Please transcribe every line of the listing below, leaving out the pictures.

[Collected data]
- Opening Delimiter -

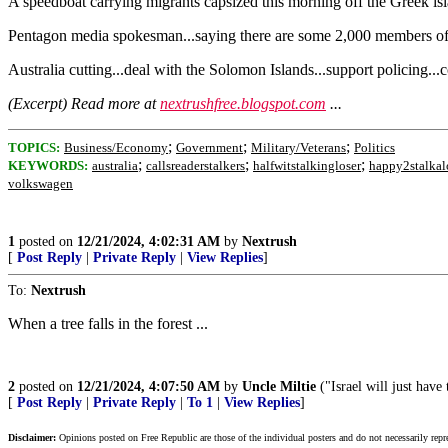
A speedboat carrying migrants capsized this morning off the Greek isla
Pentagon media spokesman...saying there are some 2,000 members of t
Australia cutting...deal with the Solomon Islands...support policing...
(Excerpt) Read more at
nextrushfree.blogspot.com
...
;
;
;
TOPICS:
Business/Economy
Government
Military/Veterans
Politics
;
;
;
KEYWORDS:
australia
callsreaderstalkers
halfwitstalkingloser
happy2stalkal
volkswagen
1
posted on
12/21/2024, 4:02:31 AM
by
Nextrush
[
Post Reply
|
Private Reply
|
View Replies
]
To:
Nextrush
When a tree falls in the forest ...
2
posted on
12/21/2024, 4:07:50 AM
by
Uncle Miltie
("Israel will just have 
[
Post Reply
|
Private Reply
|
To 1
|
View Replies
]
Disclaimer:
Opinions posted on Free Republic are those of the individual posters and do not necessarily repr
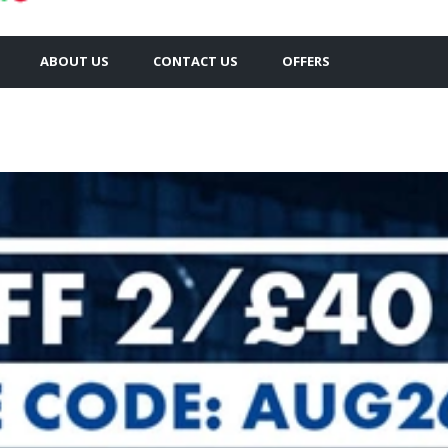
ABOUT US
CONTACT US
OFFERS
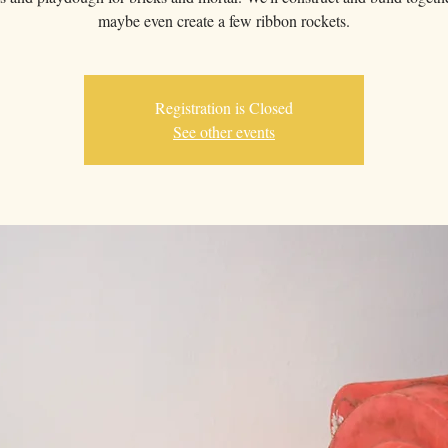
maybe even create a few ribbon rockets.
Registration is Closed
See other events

- Closing Delimiter -

▸ Answer space
A speedboat carrying migrants capsized this morning off the Greek isla
Pentagon media spokesman...saying there are some 2,000 members of t
Australia cutting...deal with the Solomon Islands...support policing...
(Excerpt) Read more at
nextrushfree.blogspot.com
...
;
;
;
TOPICS:
Business/Economy
Government
Military/Veterans
Politics
;
;
;
KEYWORDS:
australia
callsreaderstalkers
halfwitstalkingloser
happy2stalkal
volkswagen
1
posted on
12/21/2024, 4:02:31 AM
by
Nextrush
[
Post Reply
|
Private Reply
|
View Replies
]
To:
Nextrush
When a tree falls in the forest ...
2
posted on
12/21/2024, 4:07:50 AM
by
Uncle Miltie
("Israel will just have 
[
Post Reply
|
Private Reply
|
To 1
|
View Replies
]
Disclaimer:
Opinions posted on Free Republic are those of the individual posters and do not necessarily repr
ABOUT US
CONTACT US
OFFERS
maybe even create a few ribbon rockets.
Registration is Closed
See other events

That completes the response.